Standing ovation, urla il maestro di cerimonie. E quello che era un affare dei soli arti superiori (braccia e mani), si trasforma in uno spesso stiracchiato, svogliato, costrittivo processo di biomeccanica di quelli inferiori. Tutti in piedi, a continuare l’applauso. L’incipit sarà forse spoetizzante, prosaico ma tant’è. Prima lo si faceva per personaggi carichi di onori, per nomi che avevano dato lustro alla storia del Paese, alla politica (nell’anno del Signore 2019 pare incredibile che qualcuno possa riuscire nell’intento specifico), all’arte, alla cultura, alla medicina, alla scienza, alla fiducia nel prossimo attraverso un atto eroico o semplicemente d’ordinaria (oramai straordinaria) umanità. Ché già era – e per fortuna è, visto che di persone belle e con senso del dovere e del sacrificio il mondo è tuttora popolato – una discreta pletora di gente.

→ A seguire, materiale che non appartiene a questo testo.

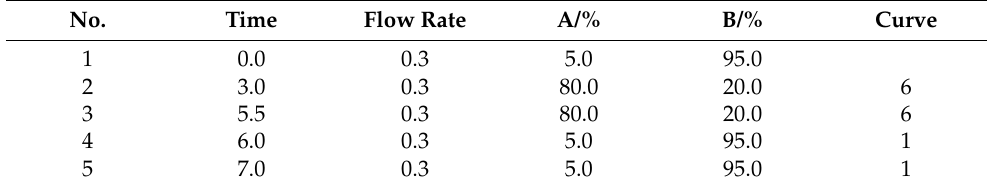
Table 2. Gradient elution procedure for UPLC.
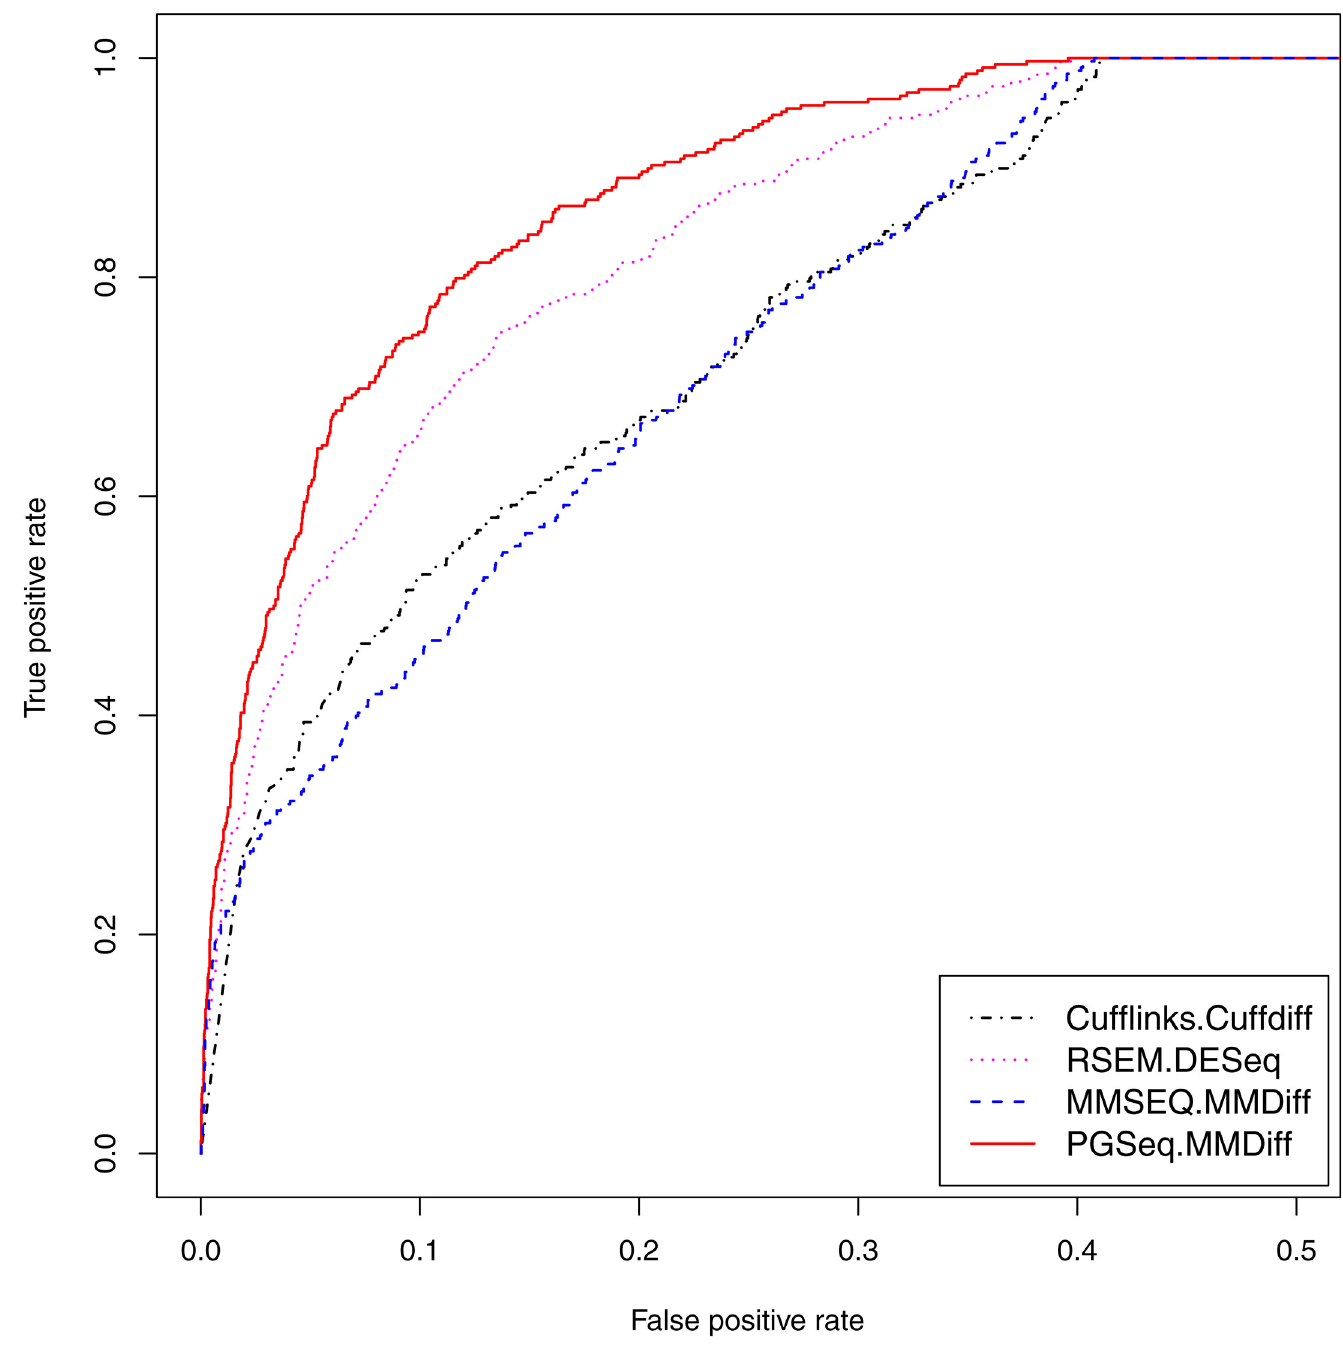
Fig 9. ROC curves of DE analysis for the lowly expressed genes in the HBD datasets. The 348 DE genes found by all the four methods are taken as the “ true ” DE genes and the rest as non-DE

Oggi la standing ovation («standing ovulation», scherzò una volta Lino Banfi quando il costume sembrava già pericolosamente prender piede) è un esercizio compulsivo e dunque retorico e svuotato di senso nella stragrande maggioranza dei casi in cui, in quell’ergersi, ci si offra al deferente omaggio. Carlo Conti, ieri sera in tv, ai David di Donatello, ne ha sollecitate diverse, qualche grande autore passato a miglior vita, un paio di celebri firme della celluloide, una carrellata di attrici a cui si doveva deferenza per autorevolezza d’età o per nazionalità estera transitanti su quel palcoscenico ma ha dovuto addirittura strigliare («ordina», Corriere on line scripsit) la platea di addetti ai lavori del cinema nostrano (avrebbe fatto meno fatica ci fosse stato almeno uno spettatore comune, oltre a registi, attori, scenografi, costumisti, direttori delle luci, montatori + parenti dal primo al quarto grado) per commemorare, pensate un po’, il ventennale dell’Oscar di Roberto Benigni davanti alle telecamere. La commemorazione di una celebrazione, iniziativa di cui non si ricorda traccia in occasione del precedente decennale e di cui probabilmente nessuno si prenderà la briga fra dieci anni, allo scoccar del trentennale.

Ma questo è il costume. Sanremo, ad esempio, il festival, due mesi fa, è stato pieno di standing ovation e fossero stati ancora l’onore alla memoria di questo o alla carriera di quello, si può capire: no, poco c’è mancato perché il pubblico fosse invitato ad alzarsi ad un fulmineo assolo del flauto traverso. Tutta la tv ne è comunque piena, giorno dopo giorno – una volta c’era «un bell’applauso», da qualche tempo c’è «standing ovation!» – essendosi trasformato il composto cerimoniale in un rito quotidiano di largo consumo e, nonostante l’euforia instillata dagli assistenti di studio, di quasi indolente passività, di popolare svaccatezza, due “standing” al prezzo di una: basta un ospite anche di piccolo cabotaggio e lo schizzar su è in agguato, il tripudio verticale garantito. Tutti in piedi, dunque. Così come ai vecchi tempi accadeva per un favore, oggi un’alzata di chiappe non si nega a nessuno.